A code associated with the Russian hacking operation dubbed Grizzly Steppe by the Obama administration has been detected on a laptop associated with a Vermont electric utility but not connected to the grid.
"We took immediate action to isolate the laptop and alerted federal officials of this finding," the Burlington Electric Department said in a statement.
"Our team is working with federal officials to trace this malware and prevent any other attempts to infiltrate utility systems. We have briefed state officials and will support the investigation fully."
The Department of Homeland Security alerted utilities on Thursday night (local time) about the malware code used in Grizzly Steppe, the Burlington Electric Department said.
"We acted quickly to scan all computers in our system for the malware signature. We detected the malware in a single Burlington Electric Department laptop not connected to our organisation's grid systems," it said.
President Barack Obama ordered the expulsion of 35 Russian suspected spies and imposed sanctions on two Russian intelligence agencies over their involvement in hacking US political groups in the 2016 presidential election.
The statement came after a Washington Post report that Russian hackers penetrated a Vermont utility.
Government and utility industry officials regularly monitor the nation's electrical grid because it is highly computerised and any disruptions can have disastrous implications for the functioning of medical and emergency services, the Post said.

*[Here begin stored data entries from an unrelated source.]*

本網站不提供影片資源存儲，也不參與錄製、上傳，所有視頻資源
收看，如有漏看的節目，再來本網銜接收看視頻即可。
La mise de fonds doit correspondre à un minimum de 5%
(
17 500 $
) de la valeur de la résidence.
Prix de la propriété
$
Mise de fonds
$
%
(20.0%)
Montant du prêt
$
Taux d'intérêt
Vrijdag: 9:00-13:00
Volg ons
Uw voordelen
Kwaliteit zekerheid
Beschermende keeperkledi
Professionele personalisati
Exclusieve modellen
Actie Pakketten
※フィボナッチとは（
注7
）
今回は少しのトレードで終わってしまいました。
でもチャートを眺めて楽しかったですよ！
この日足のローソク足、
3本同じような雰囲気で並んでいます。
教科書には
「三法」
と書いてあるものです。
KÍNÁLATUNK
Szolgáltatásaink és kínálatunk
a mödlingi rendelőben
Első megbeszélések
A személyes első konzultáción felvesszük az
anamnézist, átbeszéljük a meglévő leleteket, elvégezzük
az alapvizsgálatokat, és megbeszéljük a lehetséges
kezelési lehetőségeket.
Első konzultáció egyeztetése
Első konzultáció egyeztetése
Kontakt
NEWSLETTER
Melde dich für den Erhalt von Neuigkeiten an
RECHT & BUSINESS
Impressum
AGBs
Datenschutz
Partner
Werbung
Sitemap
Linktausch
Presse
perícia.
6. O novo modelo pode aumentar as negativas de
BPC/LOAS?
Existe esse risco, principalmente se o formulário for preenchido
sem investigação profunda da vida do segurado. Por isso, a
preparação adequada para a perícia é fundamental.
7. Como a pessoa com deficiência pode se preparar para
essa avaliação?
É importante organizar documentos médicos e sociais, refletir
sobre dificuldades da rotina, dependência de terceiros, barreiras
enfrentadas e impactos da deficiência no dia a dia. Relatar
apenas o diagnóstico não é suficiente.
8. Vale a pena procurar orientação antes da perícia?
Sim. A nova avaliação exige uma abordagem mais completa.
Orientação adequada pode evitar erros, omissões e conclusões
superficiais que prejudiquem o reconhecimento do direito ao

A senior Obama administration official said the administration had sought in its sanctions announcement to alert "all network defenders" in the United States so they could "defend against Russian malicious cyber activity."
Russia is widely considered responsible by US officials and private-sector security experts for a December 2015 hack of Ukraine's power grid that knocked out the lights for about 250,000 people.
That hack prompted National Security Agency chief Mike Rogers to say at a conference in March that it was a "matter of when, not if" a cyber adversary carried out a similar attack against the United States.